The best moment is when the baby is born

It’s common for pregnant women to have concerns when consulting with male doctors. However, Dr Dat has helped many patients overcome that barrier. “Dr Dat’s medical professionalism and degree of care made me feel as comfortable around him as I might be around my best friend,” says Ms Lan. Alongside offering the specialist skills and experience of an obstetrician, Dr Dat also considers helping mothers to prepare psychologically for bringing their babies to term and then deliver as essential aspects of his mission. Even when going into the delivery suite fully prepared, most mothers-to-be – especially those who giving birth for the first time – still have worries around what will happen during childbirth. After nine months or more of preparing a patient for the time of delivery, it is the role of an obstetrician to make an even greater effort to care for their patient’s mental health in the delivery room. “Dr Dat encouraged me to fight, telling me: ‘You can do it!’ says Ms N. Anh. “When he lifted my baby up to me to hold, although I was still hurting and feeling a little out of it, I still felt like he was one of my relatives,” she adds. Dr Dat has often said that his favourite thing about working as an obstetrician is when the baby is born. “When I welcome a small baby into the world, that moment is very special…” Nevertheless, to achieve that unforgettable, joyous moment, a doctor must be a leader who braves every stressful moment, steering the talents of the care team in the delivery room while supporting his patient throughout the experience.

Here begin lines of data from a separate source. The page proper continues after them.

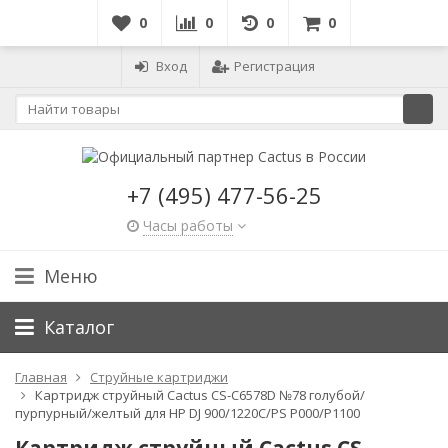
0
0
0
0
Вход
Регистрация
+7 (495) 477-56-25
Часы работы
Меню
Каталог
Главная
Струйные картриджи
Картридж струйный Cactus CS-C6578D №78 голубой/
пурпурный/желтый для HP DJ 900/1220C/PS P000/P1100
Картридж струйный Cactus CS-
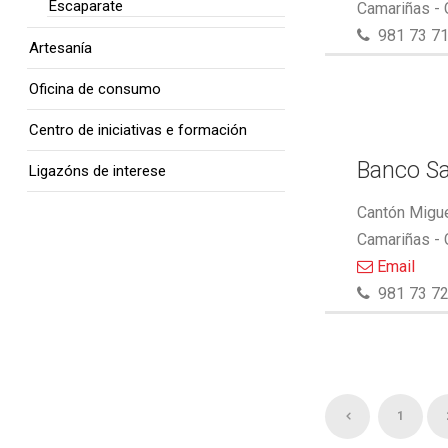
Escaparate
Camariñas -
981 73 71
Artesanía
Oficina de consumo
Centro de iniciativas e formación
Banco S
Ligazóns de interese
Cantón Migue
Camariñas -
Email
981 73 72
1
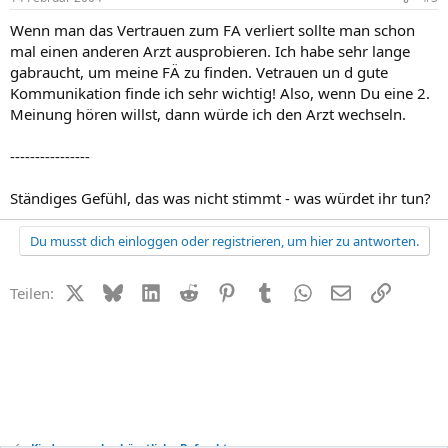
Wenn man das Vertrauen zum FA verliert sollte man schon
mal einen anderen Arzt ausprobieren. Ich habe sehr lange
gabraucht, um meine FÄ zu finden. Vetrauen un d gute
Kommunikation finde ich sehr wichtig! Also, wenn Du eine 2.
Meinung hören willst, dann würde ich den Arzt wechseln.
----------------
Ständiges Gefühl, das was nicht stimmt - was würdet ihr tun?
Du musst dich einloggen oder registrieren, um hier zu antworten.
X (Twitter)
Bluesky
LinkedIn
Reddit
Pinterest
Tumblr
WhatsApp
E-Mail
Link
Teilen:
Kinderwunsch + künstliche Befruchtung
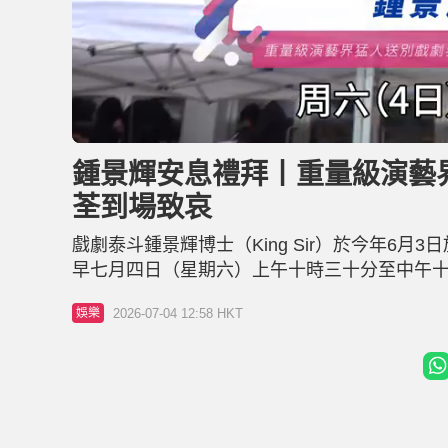
L
U
o
n
a
m
d
u
鍾景輝安息禮拜丨重量級演藝
e
t
d
e
:
荃到場致哀
2
1
.
0
戲劇泰斗鍾景輝博士（King Sir）於今年6月3
4
%
早七月四日（星期六）上午十時三十分至中午十
Sir」鍾景輝的靈柩運上靈車，女性親屬捧遺
2026-07-04 12:58 HKT
娛樂
輝身穿一件紅色拼黑色的格仔恤衫，外面再套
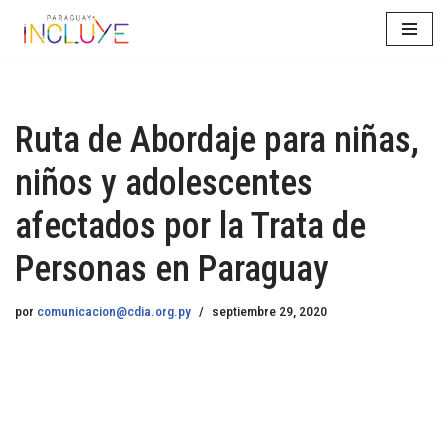
Saltar
al
contenido
Ruta de Abordaje para niñas,
niños y adolescentes
afectados por la Trata de
Personas en Paraguay
por
comunicacion@cdia.org.py
septiembre 29, 2020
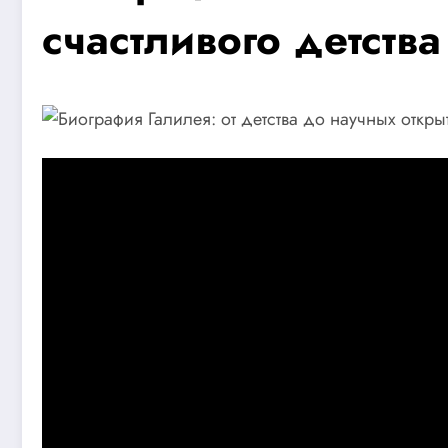
счастливого детст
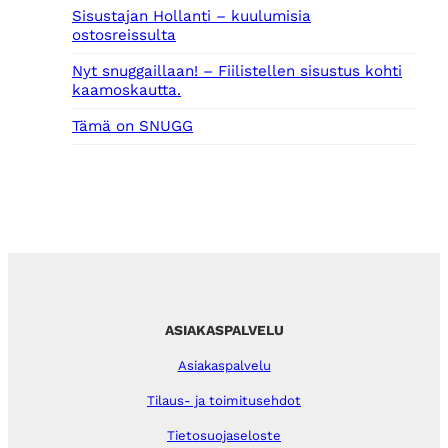
Sisustajan Hollanti – kuulumisia
ostosreissulta
Nyt snuggaillaan! – Fiilistellen sisustus kohti
kaamoskautta.
Tämä on SNUGG
ASIAKASPALVELU
Asiakaspalvelu
Tilaus- ja toimitusehdot
Tietosuojaseloste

When asking Dr Dat what he might do if he wasn’t a doctor, he quickly replies: “I would be a singer”. When he was a child, music was his hobby and many members of FV’s staff confirm that he has an artistic style. Perhaps the essential sophistication required by the medical profession has helped many doctors have an affinity for the arts. Listening to a melody can stir many feelings, but for an obstetrician the first cry of a baby can evoke so much more – emotions that no word can describe.